* Sayfa alıntısı
◆ ◆ ◆ ◆ ◆

Birlikte ele alındığında, bu üçgenler uzun vadeli hizalanmaların neden öngörülebilir göründüğünü açıklar. ABD–Hindistan bağı stratejik ve geleceğe dönüktür; teknoloji ortak geliştirme, savunma alanında birlikte çalışabilirlik ve tedarik zinciri dayanıklılığı etrafında şekillenmiştir. ABD–Pakistan ilişkisi ise taktiksel, sorun odaklıdır ve gerektiğinde yeniden canlandırılabilir niteliktedir. Hindistan stratejik tamamlayıcılık sunarken, Pakistan risk yönetimi sağlamaktadır. Öte yandan Çin’in Pakistan ile olan bağımlılığı “yol bağımlılığı” ile kilitlenmiştir—on yılları bulan ortak üretim, uydu/navigasyon entegrasyonu ve paylaşılan istihbarat altyapısı gibi bağlarla şekillenmiş; Pekin’in “demir gibi dostluk” yönündeki resmî söylemiyle defalarca teyit edilmiştir. İslamabad finansmanını çeşitlendirse bile, bu bağlar Pekin’in Pakistan için ilk başvurulacak güvenlik sağlayıcısı olmayı sürdürmesini garanti etmektedir.
Tüm aktörler arasında en ağır yükü Pakistan taşımaktadır. Pekin’e sadakatini, Washington’a iş birliğini ve kendi halkına bağımsızlığını garanti etmek zorundadır. Ekonomik olarak Çin’in proje finansmanı ile Batı’nın koşullu kredileri arasında sıkışmıştır; siyasi olarak ise, bir yandan ABD’den militanlığı dizginleme baskısı, diğer yandan Çin’den CPEC işçilerini koruma yönünde baskı görmekte; tüm bunlar, dış kontrol algısına karşı yükselen iç muhalefetin ortasında gerçekleşmektedir. Her kurtarma operasyonu ya da güvenlik olayı Pakistan’ın stratejik özerkliğini daha da azaltmaktadır. Pakistan artık bir “salınan devlet”ten ziyade, herkesin istikrarını istediği fakat kimsenin tam olarak güvenmediği bir tampon devlet işlevi görmektedir.

◆ ◆ ◆ ◆ ◆

Veri kümesi kayıtları
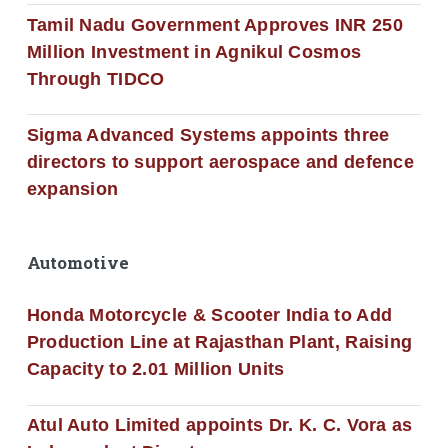
Tamil Nadu Government Approves INR 250
Million Investment in Agnikul Cosmos
Through TIDCO
Sigma Advanced Systems appoints three
directors to support aerospace and defence
expansion
Automotive
Honda Motorcycle & Scooter India to Add
Production Line at Rajasthan Plant, Raising
Capacity to 2.01 Million Units
Atul Auto Limited appoints Dr. K. C. Vora as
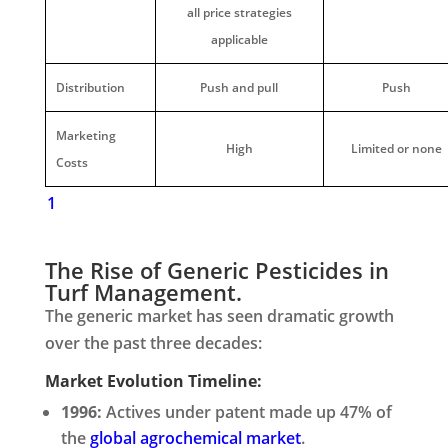
all price strategies
applicable
Distribution
Push and pull
Push
Marketing
High
Limited or none
Costs
1
The Rise of Generic Pesticides in
Turf Management.
The generic market has seen dramatic growth
over the past three decades:
Market Evolution Timeline:
1996:
Actives under patent made up 47% of
the
global agrochemical market
.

◆ ◆ ◆ ◆ ◆

* Yazılı görev 1
Bölgesel güç ilişkileri üzerine metinde "Tüm aktörler arasında" ifadesinden "devlet işlevi görmektedir." ifadesine kadar uzanan bölümü aynen yeniden yazın.
* Yazılı görev 2
ABD, Hindistan, Pakistan ve Çin arasındaki ilişkileri ele alan metni, son cümlesinden sonra gelecek şekilde devam ettirin.

* Yanıt alanı 1
Tüm aktörler arasında en ağır yükü Pakistan taşımaktadır. Pekin’e sadakatini, Washington’a iş birliğini ve kendi halkına bağımsızlığını garanti etmek zorundadır. Ekonomik olarak Çin’in proje finansmanı ile Batı’nın koşullu kredileri arasında sıkışmıştır; siyasi olarak ise, bir yandan ABD’den militanlığı dizginleme baskısı, diğer yandan Çin’den CPEC işçilerini koruma yönünde baskı görmekte; tüm bunlar, dış kontrol algısına karşı yükselen iç muhalefetin ortasında gerçekleşmektedir. Her kurtarma operasyonu ya da güvenlik olayı Pakistan’ın stratejik özerkliğini daha da azaltmaktadır. Pakistan artık bir “salınan devlet”ten ziyade, herkesin istikrarını istediği fakat kimsenin tam olarak güvenmediği bir tampon devlet işlevi görmektedir.

* Yanıt alanı 2
Hindistan ise bunun tam zıttı bir konumda yer almaktadır. Avantajları katlanarak artmaktadır. ABD’nin istihbarat ve lojistik ağlarına entegrasyonu (COMCASA, BECA, LEMOA) kara ve deniz sahalarında gerçek zamanlı farkındalık sağlamaktadır; Amerikan hedefleme ve denizcilik verilerine erişim, Hindistan’ın etki alanını Andaman Adaları’ndan Basra Körfezi’ne kadar genişletmektedir; ortak sanayi projeleri yerli kapasiteyi hızlandırmakta; Washington’un İslamabad ile kurduğu kriz iletişim kanalları ise iki nükleer güç arasındaki kontrolsüz tırmanma olasılığını azaltmaktadır. Bu sırada, Çin’in Pakistan’daki vatandaşlarını ve varlıklarını korumaya yönelik artan meşguliyeti, normalde Hindistan üzerinde baskı kurabilecek dikkat ve kaynakları üzerine çekmektedir. Sonuç olarak Yeni Delhi için stratejik bir nefes alma alanı oluşmaktadır.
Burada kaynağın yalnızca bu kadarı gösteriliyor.